Texas CASA Attends Mental Health Conferences

Texas CASA recently attended two conferences related to mental health in October – the Engage and Excel Conference and The Judicial Summit on Mental Health.

On Oct. 23-25, the Meadows Mental Health Policy Institute held their annual Engage and Excel Conference in Houston. Texas CASA attended the conference to hear from a wide range of panelists and speakers discussing how to enhance our behavioral health system in Texas. Part of the dialogue included supporting children’s mental health and well-being using innovative health systems such as telemental health and integrated care. There was a large emphasis on educating clinicians about integrated care by having behavioral health as part of the primary care model. Panelists reiterated the need to build on this practice due to the statewide shortage of mental health providers for children.

The conference also included a discussion about mental health and child welfare. Dr. John Lyons who developed the Child and Adolescent Needs and Strengths (CANS) assessment discussed the efficacy of the assessment and how it is designed to individualize a child’s treatment plan using specific measures for children who have experienced abuse or neglect. Dr. Lyons also expressed the importance of continued evaluations during treatment to monitor outcomes and ensure a child’s strengths are being built and needs are met. What’s more, Dr. Rohanna Buchanan, Chief Operating Officer for the Oregon Social Learning Center, shared about her experience as a clinical supervisor for the Treatment Foster Care program in Oregon. She offered insight to other foster care programs in Oregon that aim to keep families together by preventing placement disruptions through supportive interventions for foster and kinship parents.
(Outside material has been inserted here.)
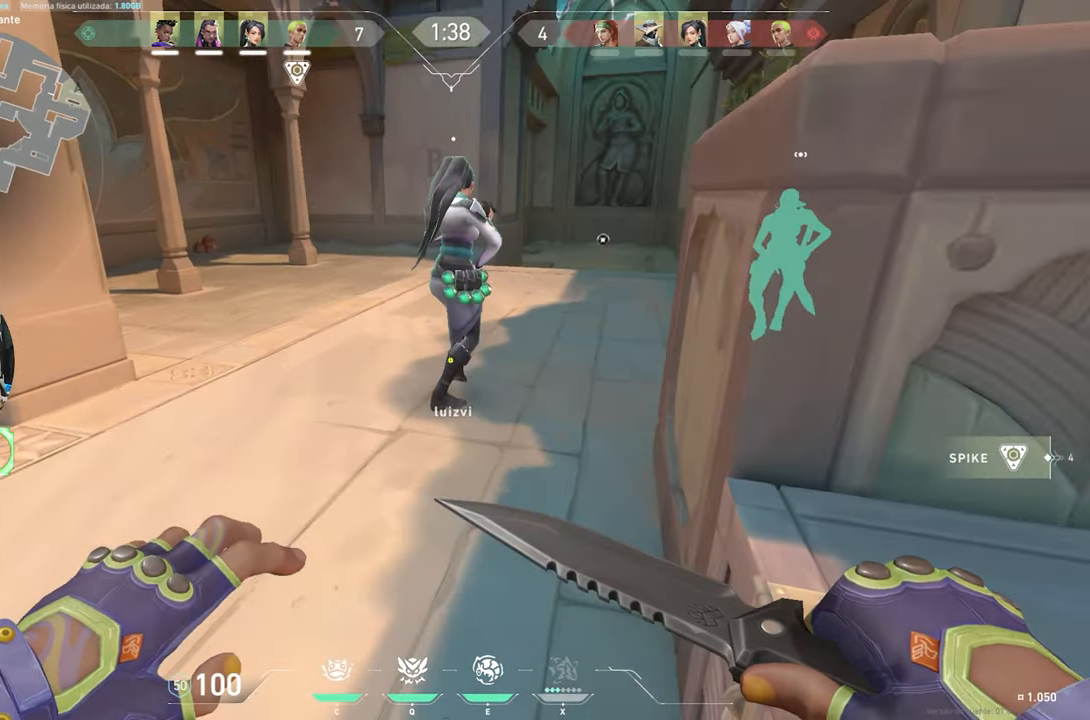
{"keys": ["w"], "mouse": [], "mouse_move": "still", "events": [[34, "a", "up"], [34, "v", "up"], [184, "d", "down"], [367, "d", "up"]]}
Texas CASA also attended The Judicial Summit on Mental Health in Houston presented by the Texas Children’s Commission and Texas Judicial Commission on Mental Health. The Summit drew attendees from all across the state including judges, state agency staff, policymakers and several advocacy groups.
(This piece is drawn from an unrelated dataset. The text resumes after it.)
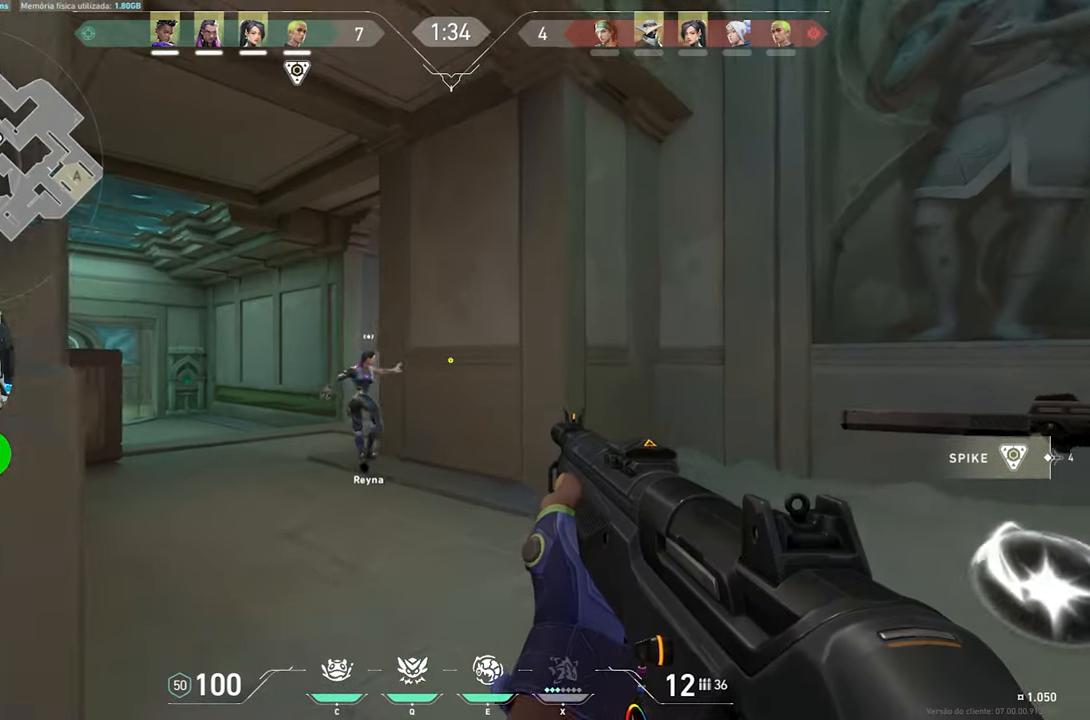
{"keys": ["a", "w"], "mouse": [], "mouse_move": "right", "events": [[100, "a", "down"]]}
Speakers presented opportunities for systemic change and how communities can collaborate to develop diversion programs for individuals struggling with a mental illness or substance use disorder. Judge Ruben Reyes of the 72nd district in Lubbock County shared about the positive outcomes of his specialty drug court program that focuses on supporting minor drug offenders with a substance use disorder, empowering them through recovery and supporting them with treatment. The Summit’s keynote speaker, Houston Chief of Police Art Acevedo, shared his experience in responding to mental health emergencies and the importance of helping people with mental illness without punitive or criminal procedures. Other presentations included strategies to prevent youth suicide and address disproportionality within the child welfare system.